Junge Schauspieler des Theaterstudios präsentierten die Theateraufführung „Fischen“, die sich mit den Ereignissen im Lager Aqmola für die Ehefrauen von Vaterlandsverrätern befasste. Im Mittelpunkt der Handlung stand der als „26. Punkt“ bekannte Ort, das heutige Dorf Aqmol (Malinowka). Die Inszenierung wurde zu einer ehrlichen Erinnerung an den Schmerz und den Mut von Frauen, die sich, ohne ein Verbrechen begangen zu haben, unter unmenschlichen Bedingungen wiederfanden.

Einer der stärksten und emotionalsten Momente des Abends kam beim letzten Teil der Aufführung. Als sich der Vorhang öffnete, sahen die Zuschauer dahinter eine Installation mit einem geteilten roten Stern, der mit Stacheldraht umgürtet war. Dieses Bild wurde auf der Grundlage des 1989 vom Architekten I.N. Juraschewitsch im Zentrum des Dorfes Malinowka errichteten Denkmals nachgebaut. Nach der Idee des Autors symbolisiert der gespaltene Stern die zerrissene menschliche Seele – den Schmerz, der nicht geheilt werden kann.
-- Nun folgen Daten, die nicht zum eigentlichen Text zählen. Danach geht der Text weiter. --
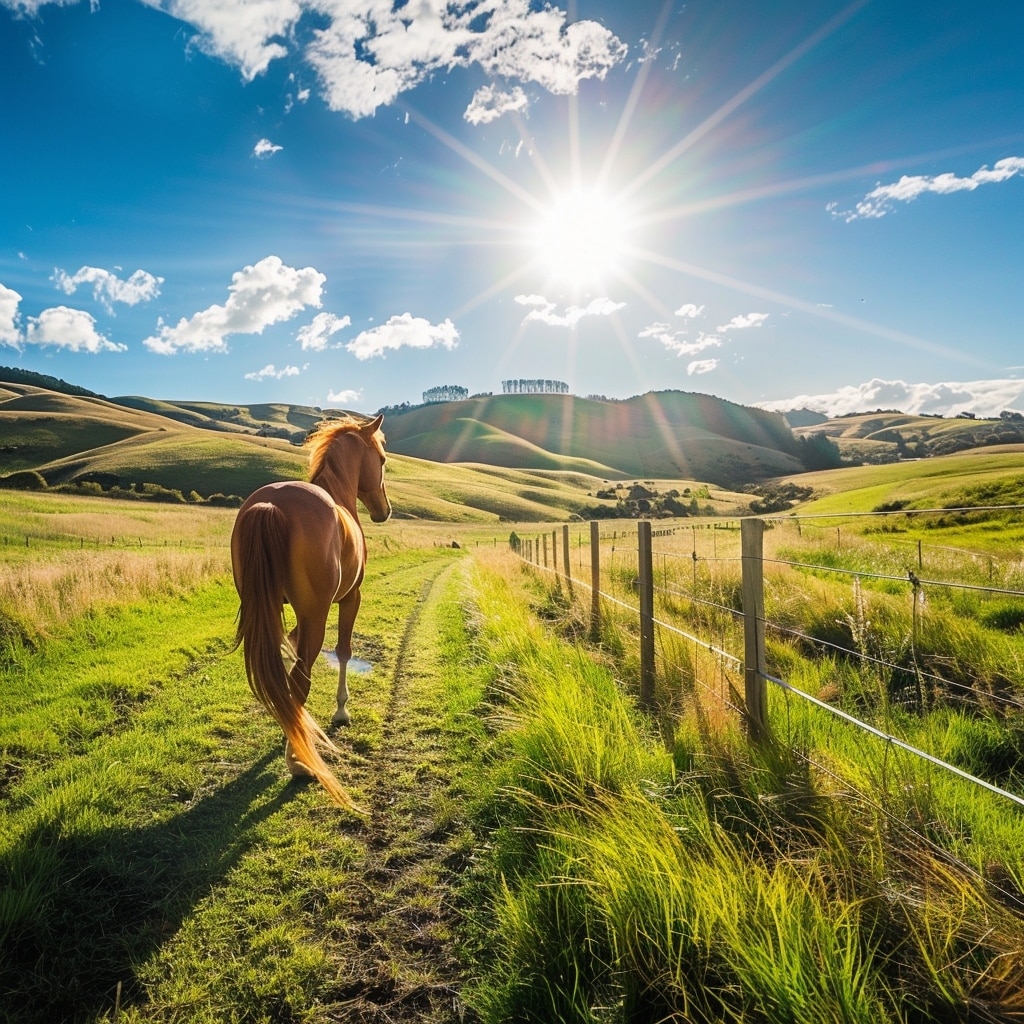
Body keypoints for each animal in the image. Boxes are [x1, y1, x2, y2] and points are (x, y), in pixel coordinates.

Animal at [230, 413, 389, 806]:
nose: (384, 510)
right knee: (300, 678)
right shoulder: (350, 599)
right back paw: (300, 763)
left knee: (284, 678)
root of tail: (272, 504)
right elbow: (345, 651)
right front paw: (341, 710)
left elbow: (289, 650)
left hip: (268, 609)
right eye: (382, 460)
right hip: (316, 615)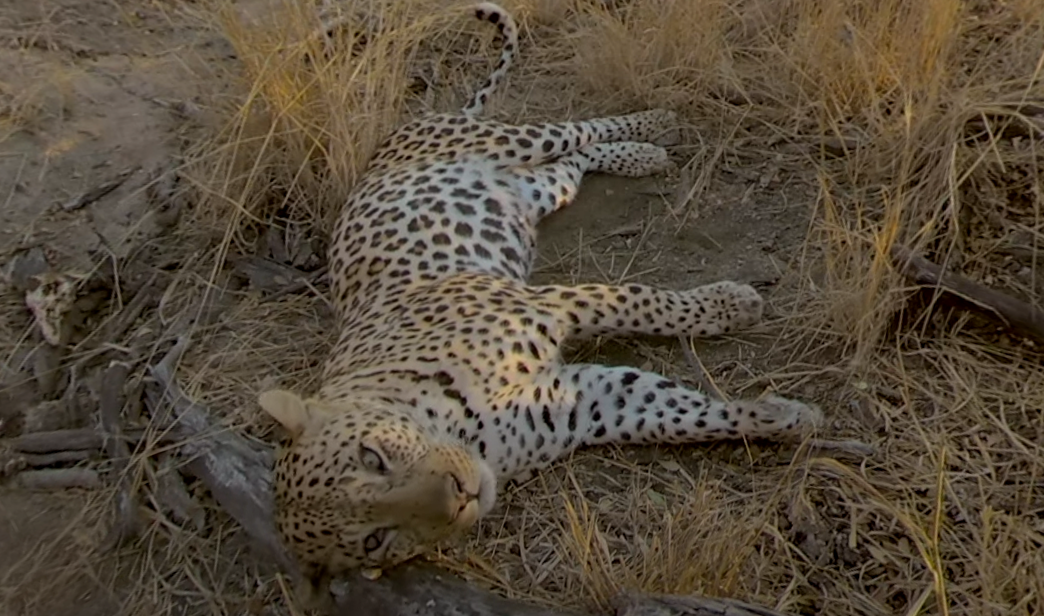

Der Überraschungseffekt und die Kraft des visuellen Bildes versetzten das Publikum in völlige Stille. Ein solches Finale war ein emotionaler Höhepunkt des Abends und eine Erinnerung daran, dass es hinter Zahlen und Fakten lebendige Schicksale und echten Schmerz gibt.

Am Ende des Abends verließen die Teilnehmer und das Publikum nicht sofort den Raum, sondern es herrschte noch lange Zeit eine Atmosphäre des offenen Dialogs. In einer Atmosphäre des Vertrauens und der gemeinsamen Erinnerung erzählten sie persönliche Geschichten, Erinnerungen an ihre Familien, sprachen Worte der Dankbarkeit und die Bedeutung solcher Treffen an. Es gab offene und ehrliche Reden, erfüllt vom Schmerz des Verlustes und gleichzeitig von der Hoffnung auf die Bewahrung der historischen Wahrheit. Den Menschen wurde einmal mehr bewusst, wie wichtig es ist, über die Vergangenheit zu sprechen, die Erinnerung zu bewahren und sie an die nächsten Generationen weiterzugeben, damit so etwas nie wieder geschieht.

Dieser Abend erinnerte alle Anwesenden an das Wichtigste: Erinnerung ist nicht nur die Vergangenheit, sondern auch die Verantwortung der Gegenwart. Und solange sie lebendig ist, besteht auch die Hoffnung auf eine Zukunft, die auf Humanismus, Mitgefühl und Wahrheit beruht.